TEXTO FORNECIDO ->
26 de maio de 2017

CELULAR AVANÇA TAMBÉM NO RISCO DA CRIMINALIDADE


O crime da moda nos tempos atuais: roubo de celulares
Há 70 anos o mundo conheceria uma invenção que mudaria a história e a forma como os seres humanos se relacionam, estou falando do telefone sem fio. O surgimento de uma tecnologia capaz de transformar telefones fixos em “andarilhos” representou uma verdadeira revolução em vários aspectos da vida humana. A atual tecnologia de comunicação móvel, só foi possível graças aos grandes avanços tecnológicos, que possibilitaram o desenvolvimento de coisas muito, muito pequenas, fazerem com que os “tijolões” como eram chamados os primogênitos da linhagem dos celulares, rapidamente darem lugar a aparelhos que são muito mais que telefones, são computadores, câmeras fotográficas, caixas eletrônicos, filmadoras, gravadores, enfim, o celular deixou de ser um simples aparelho de comunicação para se transformar um verdadeiro agente 007, cheio de truques e inquestionável quanto a seu potencial. Ouvi de uma amiga: “minha vida esta no meu celular, se eu perdê-lo pode me internar porque vou enlouquecer”. Claro que a fala da minha amiga era metafórica, mas retrata muito bem o sentimento que atualmente se estende as pessoas. Além de uma ferramenta de trabalho espetacular para inúmeros profissionais, o celular é sem duvida um dos maiores elos entre as pessoas no mundo moderno. A partir desse panorama não é difícil entender o elevado número de roubos e furtos de aparelhos celulares no Brasil, de acordo com o G1 (site de noticias), aumentou bastante o número de aparelhos móveis roubados, furtados ou extraviados. O comercio clandestino de celulares é um dos que mais cresce no país, alimentando o submundo do crime e incentivando o surgimento de novas vitimas, os criminosos se valem desde estratégias bem elaboradas para a prática do furto até o uso de grave ameaça ou violência. Irremediavelmente há que se ter ainda mais cuidado com o celular, redobre sua atenção e tome medidas simples como não andar com celulares a mostra, não atendê-lo, passar ou receber mensagens em áreas públicas, etc. Não permita ser colocado (a) na condição de vitima.

DADOS APRESENTADOS ->
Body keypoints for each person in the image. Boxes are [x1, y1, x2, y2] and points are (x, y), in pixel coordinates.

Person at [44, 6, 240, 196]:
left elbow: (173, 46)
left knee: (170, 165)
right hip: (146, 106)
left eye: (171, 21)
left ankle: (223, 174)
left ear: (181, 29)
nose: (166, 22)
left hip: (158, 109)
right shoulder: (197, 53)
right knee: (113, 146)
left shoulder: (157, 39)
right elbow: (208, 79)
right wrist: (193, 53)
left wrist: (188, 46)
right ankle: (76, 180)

REQUISITOS DO PROBLEMA -> Segundo o texto sobre o roubo de celulares, por que não é difícil entender o elevado número de roubos e furtos desses aparelhos no Brasil? Explique com base no panorama descrito antes dessa afirmação.

RESPOSTA DO EXERCÍCIO -> O celular deixou de ser um simples aparelho de comunicação e passou a reunir funções de computador, câmera fotográfica, caixa eletrônico, filmadora e gravador. Além disso, é uma ferramenta de trabalho para inúmeros profissionais e um dos maiores elos entre as pessoas no mundo moderno, a ponto de muitos sentirem que a própria vida está no aparelho. É a partir desse panorama que o texto considera fácil compreender a grande quantidade de roubos e furtos.